Cerebrospinal Fluid Volumetric Net Flow Rate and Direction in Idiopathic Normal Pressure Hydrocephalus
61 Pages Posted: 4 Sep 2018 First Look: Under Review
The aim of the present study was to examine cerebrospinal fluid (CSF) volumetric net flow rate and direction at the cranio-cervical junction (CCJ) and cerebral aqueduct in individuals with idiopathic normal pressure hydrocephalus (iNPH) using cardiac-gated phase-contrast magnetic resonance imaging (PC-MRI). An in-depth, pixel-by-pixel analysis of regions of interest from the CCJ and cerebral aqueduct, respectively, was done in 26 iNPH individuals, and in 4 healthy subjects for validation purposes. Results from patients were compared with over-night measurements of static and pulsatile intracranial pressure (ICP). In iNPH, CSF net flow at CCJ was cranially directed in 17/22 as well as in 4/4 healthy subjects. Estimated daily CSF volumetric net flow rate at CCJ was 6.9 ± 9.9 L/24 hours in iNPH patients and 4.5 ± 5.0 L/24 hours in healthy individuals.
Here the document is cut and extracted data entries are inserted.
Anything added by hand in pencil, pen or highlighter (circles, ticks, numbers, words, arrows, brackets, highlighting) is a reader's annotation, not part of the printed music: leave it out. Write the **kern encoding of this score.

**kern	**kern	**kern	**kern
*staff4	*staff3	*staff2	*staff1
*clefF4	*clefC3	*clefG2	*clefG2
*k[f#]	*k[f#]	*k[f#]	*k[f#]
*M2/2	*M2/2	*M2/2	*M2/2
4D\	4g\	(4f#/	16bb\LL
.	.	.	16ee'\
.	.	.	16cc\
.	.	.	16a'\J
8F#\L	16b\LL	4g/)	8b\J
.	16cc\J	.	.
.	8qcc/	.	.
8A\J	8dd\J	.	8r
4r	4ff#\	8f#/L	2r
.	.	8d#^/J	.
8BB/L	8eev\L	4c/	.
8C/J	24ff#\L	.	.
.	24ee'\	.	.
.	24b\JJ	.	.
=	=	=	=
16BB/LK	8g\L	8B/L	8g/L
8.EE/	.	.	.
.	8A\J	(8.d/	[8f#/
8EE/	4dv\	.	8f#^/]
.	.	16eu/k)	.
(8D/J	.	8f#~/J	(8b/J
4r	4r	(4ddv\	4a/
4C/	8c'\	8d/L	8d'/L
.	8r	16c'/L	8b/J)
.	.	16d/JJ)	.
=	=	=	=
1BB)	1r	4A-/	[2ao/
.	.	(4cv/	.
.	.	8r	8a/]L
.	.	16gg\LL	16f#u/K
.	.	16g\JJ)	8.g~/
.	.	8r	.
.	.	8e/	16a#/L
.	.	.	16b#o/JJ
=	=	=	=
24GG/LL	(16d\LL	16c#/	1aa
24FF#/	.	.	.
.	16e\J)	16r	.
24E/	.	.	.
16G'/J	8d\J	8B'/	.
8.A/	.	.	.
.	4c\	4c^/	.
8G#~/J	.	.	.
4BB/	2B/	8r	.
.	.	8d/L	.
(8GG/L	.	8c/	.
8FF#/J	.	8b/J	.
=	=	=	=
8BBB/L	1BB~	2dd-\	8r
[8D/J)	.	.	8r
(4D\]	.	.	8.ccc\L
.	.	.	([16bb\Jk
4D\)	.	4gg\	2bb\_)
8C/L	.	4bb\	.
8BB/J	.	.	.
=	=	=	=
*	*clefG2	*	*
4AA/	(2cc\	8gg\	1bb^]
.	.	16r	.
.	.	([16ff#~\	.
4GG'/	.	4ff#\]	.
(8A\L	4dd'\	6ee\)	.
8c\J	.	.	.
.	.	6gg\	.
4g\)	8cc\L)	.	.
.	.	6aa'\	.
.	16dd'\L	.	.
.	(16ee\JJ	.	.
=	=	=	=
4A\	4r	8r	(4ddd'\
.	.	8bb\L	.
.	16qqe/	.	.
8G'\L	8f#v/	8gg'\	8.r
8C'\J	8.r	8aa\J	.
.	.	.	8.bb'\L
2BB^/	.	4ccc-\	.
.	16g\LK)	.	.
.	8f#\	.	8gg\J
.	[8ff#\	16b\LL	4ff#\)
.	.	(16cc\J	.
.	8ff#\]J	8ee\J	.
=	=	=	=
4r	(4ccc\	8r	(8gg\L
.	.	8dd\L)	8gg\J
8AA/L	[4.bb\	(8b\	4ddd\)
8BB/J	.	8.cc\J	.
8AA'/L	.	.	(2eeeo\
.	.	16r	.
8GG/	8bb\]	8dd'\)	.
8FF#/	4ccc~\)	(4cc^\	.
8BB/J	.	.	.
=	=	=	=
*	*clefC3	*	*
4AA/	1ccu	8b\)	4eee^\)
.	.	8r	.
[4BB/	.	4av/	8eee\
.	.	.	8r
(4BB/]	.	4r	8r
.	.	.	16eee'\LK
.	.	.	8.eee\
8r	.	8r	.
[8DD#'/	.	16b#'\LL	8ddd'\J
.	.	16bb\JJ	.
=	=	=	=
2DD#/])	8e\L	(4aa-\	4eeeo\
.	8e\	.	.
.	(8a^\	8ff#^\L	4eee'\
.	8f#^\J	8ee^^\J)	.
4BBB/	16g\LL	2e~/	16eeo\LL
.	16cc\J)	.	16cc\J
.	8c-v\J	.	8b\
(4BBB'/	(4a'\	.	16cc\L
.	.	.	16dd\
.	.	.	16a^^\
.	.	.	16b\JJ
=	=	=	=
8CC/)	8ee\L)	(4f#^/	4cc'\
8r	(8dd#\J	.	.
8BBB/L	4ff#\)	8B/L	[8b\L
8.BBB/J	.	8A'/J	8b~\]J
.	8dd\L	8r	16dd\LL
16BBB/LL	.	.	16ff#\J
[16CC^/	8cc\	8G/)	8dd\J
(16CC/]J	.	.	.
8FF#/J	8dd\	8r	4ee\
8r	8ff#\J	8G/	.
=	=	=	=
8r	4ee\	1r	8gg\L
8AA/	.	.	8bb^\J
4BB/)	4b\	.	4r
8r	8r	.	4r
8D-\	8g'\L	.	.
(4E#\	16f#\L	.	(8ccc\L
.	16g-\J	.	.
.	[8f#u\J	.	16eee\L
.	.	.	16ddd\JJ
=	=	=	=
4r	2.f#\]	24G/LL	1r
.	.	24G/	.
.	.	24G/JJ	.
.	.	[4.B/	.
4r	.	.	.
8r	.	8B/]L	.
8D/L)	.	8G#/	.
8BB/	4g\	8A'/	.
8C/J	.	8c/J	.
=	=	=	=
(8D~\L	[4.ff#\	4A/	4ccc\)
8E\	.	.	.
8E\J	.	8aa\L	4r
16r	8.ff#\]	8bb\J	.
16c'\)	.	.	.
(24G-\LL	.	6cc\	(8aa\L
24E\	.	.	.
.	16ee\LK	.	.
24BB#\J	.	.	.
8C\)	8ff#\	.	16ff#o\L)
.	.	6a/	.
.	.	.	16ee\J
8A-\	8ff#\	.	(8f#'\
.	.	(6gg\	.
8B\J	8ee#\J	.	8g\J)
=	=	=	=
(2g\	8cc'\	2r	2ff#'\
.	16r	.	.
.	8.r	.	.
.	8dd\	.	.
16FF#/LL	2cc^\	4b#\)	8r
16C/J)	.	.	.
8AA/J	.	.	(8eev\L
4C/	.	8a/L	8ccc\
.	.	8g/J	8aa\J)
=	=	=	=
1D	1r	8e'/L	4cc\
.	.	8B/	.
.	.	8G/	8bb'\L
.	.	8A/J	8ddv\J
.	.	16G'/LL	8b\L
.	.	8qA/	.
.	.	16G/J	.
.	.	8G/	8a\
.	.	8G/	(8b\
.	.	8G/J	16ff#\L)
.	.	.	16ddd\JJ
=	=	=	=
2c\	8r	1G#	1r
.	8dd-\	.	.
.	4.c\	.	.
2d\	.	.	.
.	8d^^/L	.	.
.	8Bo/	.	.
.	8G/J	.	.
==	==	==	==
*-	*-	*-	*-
Within the cerebral aqueduct, the CSF net flow was antegrade in 7/21 iNPH patients and in 4/4 healthy subjects, while it was retrograde (i.e. towards ventricles) in 14/21 iNPH patients. Estimated daily CSF volumetric net flow rate in cerebral aqueduct was 1.1 ± 2.2 L/24 hours in iNPH while 295 ± 53 ml/24 hours in healthy individuals. Magnitude of cranially directed CSF net flow in cerebral aqueduct was highest in iNPH individuals with signs of impaired intracranial compliance. The study results indicate CSF flow volumes and direction that are profoundly different from previously assumed. We hypothesize that spinal CSF formation may serve to buffer increased demand for CSF flow through the glymphatic system during sleep and during deep inspiration to compensate for venous outflow.